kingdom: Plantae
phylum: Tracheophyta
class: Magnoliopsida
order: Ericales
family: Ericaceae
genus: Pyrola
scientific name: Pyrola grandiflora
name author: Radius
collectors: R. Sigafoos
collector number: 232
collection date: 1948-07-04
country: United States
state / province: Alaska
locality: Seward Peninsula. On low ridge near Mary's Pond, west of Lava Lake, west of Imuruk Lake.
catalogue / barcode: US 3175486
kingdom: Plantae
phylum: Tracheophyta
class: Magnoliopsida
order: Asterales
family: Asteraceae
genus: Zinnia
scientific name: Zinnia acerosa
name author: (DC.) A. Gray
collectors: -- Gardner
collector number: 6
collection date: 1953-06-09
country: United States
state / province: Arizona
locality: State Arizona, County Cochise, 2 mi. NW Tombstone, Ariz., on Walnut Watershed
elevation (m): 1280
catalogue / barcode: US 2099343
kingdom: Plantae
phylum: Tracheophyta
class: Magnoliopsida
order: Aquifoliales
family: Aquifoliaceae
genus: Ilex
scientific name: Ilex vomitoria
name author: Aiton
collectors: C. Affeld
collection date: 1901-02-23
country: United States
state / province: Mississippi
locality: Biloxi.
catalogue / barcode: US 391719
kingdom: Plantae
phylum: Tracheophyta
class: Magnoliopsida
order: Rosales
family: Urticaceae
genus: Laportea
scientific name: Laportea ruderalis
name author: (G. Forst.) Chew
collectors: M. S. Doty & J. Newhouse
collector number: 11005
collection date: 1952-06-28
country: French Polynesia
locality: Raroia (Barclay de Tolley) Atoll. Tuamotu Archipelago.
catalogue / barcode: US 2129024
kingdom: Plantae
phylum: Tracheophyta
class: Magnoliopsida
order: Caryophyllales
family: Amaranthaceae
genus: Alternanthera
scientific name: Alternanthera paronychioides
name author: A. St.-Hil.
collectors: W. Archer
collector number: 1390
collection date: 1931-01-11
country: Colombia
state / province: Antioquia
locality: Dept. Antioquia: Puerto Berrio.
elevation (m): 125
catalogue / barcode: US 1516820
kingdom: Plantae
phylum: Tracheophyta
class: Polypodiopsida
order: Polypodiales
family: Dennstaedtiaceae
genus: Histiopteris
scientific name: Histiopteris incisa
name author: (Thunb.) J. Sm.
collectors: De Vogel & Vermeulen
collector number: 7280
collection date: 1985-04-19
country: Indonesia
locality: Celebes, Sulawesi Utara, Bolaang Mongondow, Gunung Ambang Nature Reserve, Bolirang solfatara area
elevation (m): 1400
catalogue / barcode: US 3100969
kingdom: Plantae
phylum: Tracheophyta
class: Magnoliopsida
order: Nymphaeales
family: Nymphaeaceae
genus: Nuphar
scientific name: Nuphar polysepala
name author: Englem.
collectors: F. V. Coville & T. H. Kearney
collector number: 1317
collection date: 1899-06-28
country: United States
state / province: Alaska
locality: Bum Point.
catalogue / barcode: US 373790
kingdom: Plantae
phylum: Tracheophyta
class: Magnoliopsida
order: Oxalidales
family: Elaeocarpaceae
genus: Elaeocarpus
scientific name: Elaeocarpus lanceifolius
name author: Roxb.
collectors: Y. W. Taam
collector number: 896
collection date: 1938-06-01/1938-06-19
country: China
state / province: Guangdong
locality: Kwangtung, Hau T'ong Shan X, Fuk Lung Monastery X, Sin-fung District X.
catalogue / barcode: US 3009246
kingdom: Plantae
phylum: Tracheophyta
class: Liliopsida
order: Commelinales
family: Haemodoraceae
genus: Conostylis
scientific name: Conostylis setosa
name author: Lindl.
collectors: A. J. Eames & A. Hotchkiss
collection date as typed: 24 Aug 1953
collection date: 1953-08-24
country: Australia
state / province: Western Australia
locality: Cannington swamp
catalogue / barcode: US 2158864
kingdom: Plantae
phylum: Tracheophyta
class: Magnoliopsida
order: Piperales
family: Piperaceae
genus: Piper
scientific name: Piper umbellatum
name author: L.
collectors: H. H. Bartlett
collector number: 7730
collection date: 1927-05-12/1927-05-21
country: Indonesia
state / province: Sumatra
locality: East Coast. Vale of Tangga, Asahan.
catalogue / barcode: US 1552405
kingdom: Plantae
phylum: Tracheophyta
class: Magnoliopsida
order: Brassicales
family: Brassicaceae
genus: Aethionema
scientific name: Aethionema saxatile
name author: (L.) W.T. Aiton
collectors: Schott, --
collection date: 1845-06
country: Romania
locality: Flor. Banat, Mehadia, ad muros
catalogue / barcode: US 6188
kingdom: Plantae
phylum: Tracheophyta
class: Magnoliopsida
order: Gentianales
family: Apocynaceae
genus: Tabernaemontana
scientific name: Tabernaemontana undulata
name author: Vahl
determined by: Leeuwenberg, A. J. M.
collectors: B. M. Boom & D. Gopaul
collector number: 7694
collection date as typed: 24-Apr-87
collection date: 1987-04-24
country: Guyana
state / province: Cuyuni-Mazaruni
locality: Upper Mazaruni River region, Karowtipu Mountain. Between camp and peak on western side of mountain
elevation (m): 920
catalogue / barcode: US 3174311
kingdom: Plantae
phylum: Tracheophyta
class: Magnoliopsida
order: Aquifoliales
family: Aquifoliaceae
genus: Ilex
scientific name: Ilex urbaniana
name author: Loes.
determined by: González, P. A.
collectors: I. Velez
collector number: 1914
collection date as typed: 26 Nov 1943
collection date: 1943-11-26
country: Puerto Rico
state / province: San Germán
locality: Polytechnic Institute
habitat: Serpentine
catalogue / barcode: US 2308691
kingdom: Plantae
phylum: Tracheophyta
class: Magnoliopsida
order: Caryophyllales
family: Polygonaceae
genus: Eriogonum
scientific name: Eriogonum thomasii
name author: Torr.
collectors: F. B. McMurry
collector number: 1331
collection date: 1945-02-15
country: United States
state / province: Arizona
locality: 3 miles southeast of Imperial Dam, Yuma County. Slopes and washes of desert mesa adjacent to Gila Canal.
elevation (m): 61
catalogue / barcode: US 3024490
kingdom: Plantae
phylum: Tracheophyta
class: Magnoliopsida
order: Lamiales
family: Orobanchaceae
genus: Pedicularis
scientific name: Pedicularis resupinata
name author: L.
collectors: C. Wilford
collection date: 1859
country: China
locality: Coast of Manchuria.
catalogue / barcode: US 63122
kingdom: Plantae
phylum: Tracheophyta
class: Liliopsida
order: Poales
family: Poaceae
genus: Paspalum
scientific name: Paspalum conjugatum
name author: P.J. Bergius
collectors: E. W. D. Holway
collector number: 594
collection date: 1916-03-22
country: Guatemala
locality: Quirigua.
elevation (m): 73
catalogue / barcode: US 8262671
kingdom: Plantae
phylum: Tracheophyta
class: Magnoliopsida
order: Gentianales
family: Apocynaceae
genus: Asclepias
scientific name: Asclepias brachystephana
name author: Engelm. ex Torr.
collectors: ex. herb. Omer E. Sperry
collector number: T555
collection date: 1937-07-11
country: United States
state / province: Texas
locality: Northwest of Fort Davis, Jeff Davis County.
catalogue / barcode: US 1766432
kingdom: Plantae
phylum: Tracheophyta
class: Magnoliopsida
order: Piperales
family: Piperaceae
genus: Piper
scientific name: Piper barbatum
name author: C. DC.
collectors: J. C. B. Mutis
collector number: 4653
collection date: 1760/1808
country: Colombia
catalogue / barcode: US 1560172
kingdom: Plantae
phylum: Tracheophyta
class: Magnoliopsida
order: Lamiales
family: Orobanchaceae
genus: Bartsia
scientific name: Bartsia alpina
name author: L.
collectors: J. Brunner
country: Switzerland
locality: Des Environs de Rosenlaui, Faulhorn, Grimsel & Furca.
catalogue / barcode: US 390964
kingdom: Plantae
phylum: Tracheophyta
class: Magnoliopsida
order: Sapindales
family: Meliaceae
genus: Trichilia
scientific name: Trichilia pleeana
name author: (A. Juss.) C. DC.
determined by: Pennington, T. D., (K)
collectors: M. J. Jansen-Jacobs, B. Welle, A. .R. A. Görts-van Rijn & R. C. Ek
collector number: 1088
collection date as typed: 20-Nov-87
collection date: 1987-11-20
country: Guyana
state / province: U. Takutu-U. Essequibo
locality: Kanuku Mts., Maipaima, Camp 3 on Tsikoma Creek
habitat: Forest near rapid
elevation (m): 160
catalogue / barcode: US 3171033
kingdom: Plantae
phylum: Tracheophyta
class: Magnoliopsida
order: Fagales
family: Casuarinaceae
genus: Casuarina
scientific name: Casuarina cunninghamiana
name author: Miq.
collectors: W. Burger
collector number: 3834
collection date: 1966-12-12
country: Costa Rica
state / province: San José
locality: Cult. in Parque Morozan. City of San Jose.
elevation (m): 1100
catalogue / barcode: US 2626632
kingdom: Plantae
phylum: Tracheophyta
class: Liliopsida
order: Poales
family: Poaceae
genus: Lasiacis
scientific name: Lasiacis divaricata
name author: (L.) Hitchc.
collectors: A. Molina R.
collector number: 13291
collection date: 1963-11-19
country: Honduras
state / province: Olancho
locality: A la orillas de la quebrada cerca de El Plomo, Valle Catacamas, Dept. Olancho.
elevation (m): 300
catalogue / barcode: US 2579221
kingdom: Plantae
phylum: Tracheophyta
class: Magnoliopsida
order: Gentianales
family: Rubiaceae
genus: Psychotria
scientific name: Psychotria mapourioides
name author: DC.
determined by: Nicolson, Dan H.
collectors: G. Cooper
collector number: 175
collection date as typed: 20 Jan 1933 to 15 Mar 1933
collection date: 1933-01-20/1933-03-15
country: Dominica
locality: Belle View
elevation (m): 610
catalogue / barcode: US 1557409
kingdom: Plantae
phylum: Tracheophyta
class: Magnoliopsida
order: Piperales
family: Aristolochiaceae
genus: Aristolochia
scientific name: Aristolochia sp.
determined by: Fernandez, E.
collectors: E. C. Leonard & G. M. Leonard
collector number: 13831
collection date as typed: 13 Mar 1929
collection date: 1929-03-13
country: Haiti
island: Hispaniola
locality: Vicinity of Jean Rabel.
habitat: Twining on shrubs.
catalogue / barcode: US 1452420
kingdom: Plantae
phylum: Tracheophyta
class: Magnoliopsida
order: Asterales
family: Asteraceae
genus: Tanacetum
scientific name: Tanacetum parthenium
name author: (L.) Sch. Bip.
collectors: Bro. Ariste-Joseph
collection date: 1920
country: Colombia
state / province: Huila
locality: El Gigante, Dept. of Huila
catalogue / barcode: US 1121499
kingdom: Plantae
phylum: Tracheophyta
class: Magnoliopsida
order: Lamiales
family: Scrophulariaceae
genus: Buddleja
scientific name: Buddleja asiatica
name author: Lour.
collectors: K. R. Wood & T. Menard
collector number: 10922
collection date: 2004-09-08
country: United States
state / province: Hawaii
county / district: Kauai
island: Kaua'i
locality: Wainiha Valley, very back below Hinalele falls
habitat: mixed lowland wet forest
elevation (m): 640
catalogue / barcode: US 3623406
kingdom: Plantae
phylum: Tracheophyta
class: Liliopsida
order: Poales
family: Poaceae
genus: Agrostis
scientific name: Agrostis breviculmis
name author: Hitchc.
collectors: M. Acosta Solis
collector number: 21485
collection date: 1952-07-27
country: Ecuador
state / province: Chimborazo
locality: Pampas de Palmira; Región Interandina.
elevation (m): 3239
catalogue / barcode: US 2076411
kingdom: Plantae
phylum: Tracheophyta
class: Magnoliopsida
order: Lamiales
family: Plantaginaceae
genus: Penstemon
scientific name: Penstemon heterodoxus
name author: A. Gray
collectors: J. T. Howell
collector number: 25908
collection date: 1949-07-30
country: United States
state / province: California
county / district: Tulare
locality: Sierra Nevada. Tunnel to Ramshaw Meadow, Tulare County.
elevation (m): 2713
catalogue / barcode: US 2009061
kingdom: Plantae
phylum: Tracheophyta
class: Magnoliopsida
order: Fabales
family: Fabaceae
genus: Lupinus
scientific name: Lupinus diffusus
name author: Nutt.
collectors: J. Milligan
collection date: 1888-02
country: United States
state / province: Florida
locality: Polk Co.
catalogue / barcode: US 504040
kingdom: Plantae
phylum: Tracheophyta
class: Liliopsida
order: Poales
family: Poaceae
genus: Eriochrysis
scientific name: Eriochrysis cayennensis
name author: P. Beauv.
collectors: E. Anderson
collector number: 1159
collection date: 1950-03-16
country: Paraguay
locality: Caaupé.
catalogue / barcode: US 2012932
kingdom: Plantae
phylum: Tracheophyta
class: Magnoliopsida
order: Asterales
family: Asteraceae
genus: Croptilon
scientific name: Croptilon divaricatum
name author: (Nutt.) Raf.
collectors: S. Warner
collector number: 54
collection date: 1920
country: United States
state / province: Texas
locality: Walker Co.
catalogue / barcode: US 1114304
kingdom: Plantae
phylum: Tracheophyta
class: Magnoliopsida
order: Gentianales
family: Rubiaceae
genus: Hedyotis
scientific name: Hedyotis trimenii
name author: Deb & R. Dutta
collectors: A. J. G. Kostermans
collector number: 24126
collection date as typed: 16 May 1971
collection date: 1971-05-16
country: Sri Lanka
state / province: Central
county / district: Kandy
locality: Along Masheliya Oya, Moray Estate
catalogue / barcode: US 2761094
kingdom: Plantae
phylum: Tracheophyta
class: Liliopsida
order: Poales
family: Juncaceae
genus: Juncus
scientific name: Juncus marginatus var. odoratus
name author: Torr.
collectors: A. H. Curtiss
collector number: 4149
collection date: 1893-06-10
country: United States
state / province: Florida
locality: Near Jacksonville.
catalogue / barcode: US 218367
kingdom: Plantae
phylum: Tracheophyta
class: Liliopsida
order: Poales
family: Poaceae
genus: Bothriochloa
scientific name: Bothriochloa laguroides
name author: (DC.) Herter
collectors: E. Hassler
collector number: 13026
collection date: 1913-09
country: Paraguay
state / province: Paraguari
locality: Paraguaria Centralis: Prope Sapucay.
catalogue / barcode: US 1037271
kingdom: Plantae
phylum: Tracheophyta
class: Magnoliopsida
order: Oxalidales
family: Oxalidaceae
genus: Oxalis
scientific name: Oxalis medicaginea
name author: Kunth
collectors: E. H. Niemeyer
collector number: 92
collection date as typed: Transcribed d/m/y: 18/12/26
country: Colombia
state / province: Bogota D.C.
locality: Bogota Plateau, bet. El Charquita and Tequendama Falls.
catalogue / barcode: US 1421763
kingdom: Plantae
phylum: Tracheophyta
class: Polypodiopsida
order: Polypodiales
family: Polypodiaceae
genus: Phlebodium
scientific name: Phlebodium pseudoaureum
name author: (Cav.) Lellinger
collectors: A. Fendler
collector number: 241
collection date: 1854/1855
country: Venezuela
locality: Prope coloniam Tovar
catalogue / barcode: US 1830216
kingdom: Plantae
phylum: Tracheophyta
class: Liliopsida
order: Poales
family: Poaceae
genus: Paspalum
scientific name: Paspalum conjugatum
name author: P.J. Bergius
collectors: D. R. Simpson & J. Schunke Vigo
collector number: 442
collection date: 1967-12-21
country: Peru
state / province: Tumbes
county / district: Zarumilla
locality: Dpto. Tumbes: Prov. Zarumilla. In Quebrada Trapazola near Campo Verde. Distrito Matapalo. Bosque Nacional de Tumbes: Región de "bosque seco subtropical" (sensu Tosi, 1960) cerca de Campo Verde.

§ **Task objective**
Copy the records from the line with "collection date as typed: 20-Nov-87" to the line with "collection date: 1966-12-12", keeping every character as it is.

§ **Result below**
collection date as typed: 20-Nov-87
collection date: 1987-11-20
country: Guyana
state / province: U. Takutu-U. Essequibo
locality: Kanuku Mts., Maipaima, Camp 3 on Tsikoma Creek
habitat: Forest near rapid
elevation (m): 160
catalogue / barcode: US 3171033
kingdom: Plantae
phylum: Tracheophyta
class: Magnoliopsida
order: Fagales
family: Casuarinaceae
genus: Casuarina
scientific name: Casuarina cunninghamiana
name author: Miq.
collectors: W. Burger
collector number: 3834
collection date: 1966-12-12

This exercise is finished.